Burkman glanced at the officers gathered near, as mute as he.
“Then, Striker—I suppose I’ve got no other choice but to break Medicine Arrow’s silly Indian curse with Custer’s Luck!”
Without another word Custer tore the reins from Burkman’s hand and leapt aboard Dandy.
Poor, simple Burkman realized he was close to crying. He hid his face, welcoming the hot stinging release of tears.
As Custer loped off, Lieutenant James Calhoun turned to Ed Godfrey, a gnawing knot tightening in his gut. He whispered, “What the devil’s Custer talking about? What have his gold spurs got to do with some Injun curse?”
Godfrey wagged his head. His own eyes clouded with the remembrance of that winter campaign down in Cheyenne country. “Goes back to the winter of sixty-nine, down in the Territories, Jim.”
“What the hell is it, Ed?” Calhoun gazed anxiously at Godfrey. “Tell me, dammit!”
“A goddamned chief put a curse on the General—”
“Curse?” Calhoun shrieked in a hoarse whisper.
“Chief claimed Custer and all his men would get wiped out.”
Calhoun gulped and tried a grin. “A curse. Shit! Silly pagan superstition, what it is. Right, Ed?”
Godfrey didn’t return Calhoun’s tin-plated smile. “Right, Jim. Nothing but silly superstition.”
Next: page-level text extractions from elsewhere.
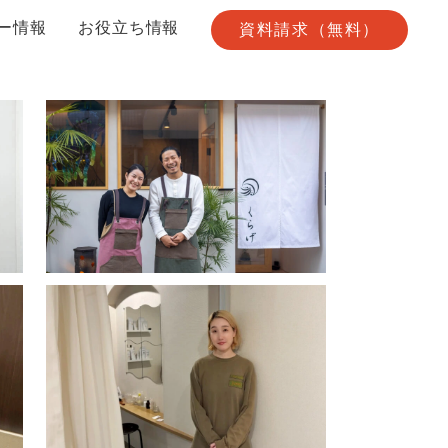
ー情報
お役立ち情報
資料請求（無料）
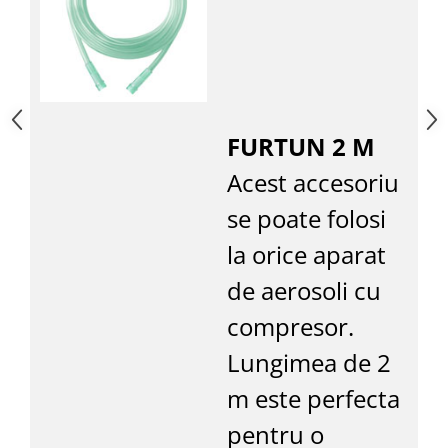
FURTUN 2 M
Acest accesoriu
se poate folosi
la orice aparat
de aerosoli cu
compresor.
Lungimea de 2
m este perfecta
pentru o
Jim was a big man, the kind any plainsman or hard case might think twice about taking on.
Calhoun watched Ed Godfrey turn and ride off. “Say, Ed … so how come you don’t think it’s just superstition, eh? So how come?”
Moments later Custer whirled back up to Burkman. “Remember, dog-robber, we’ll be back by dinner for a good feed. These men’ll be hungry, and I more than they! A good scrap does wonders for my appetite!”
Burkman watched the general wink as Autie Reed and Boston Custer loped up at that moment, followed into the intimate gathering by Custer’s brother.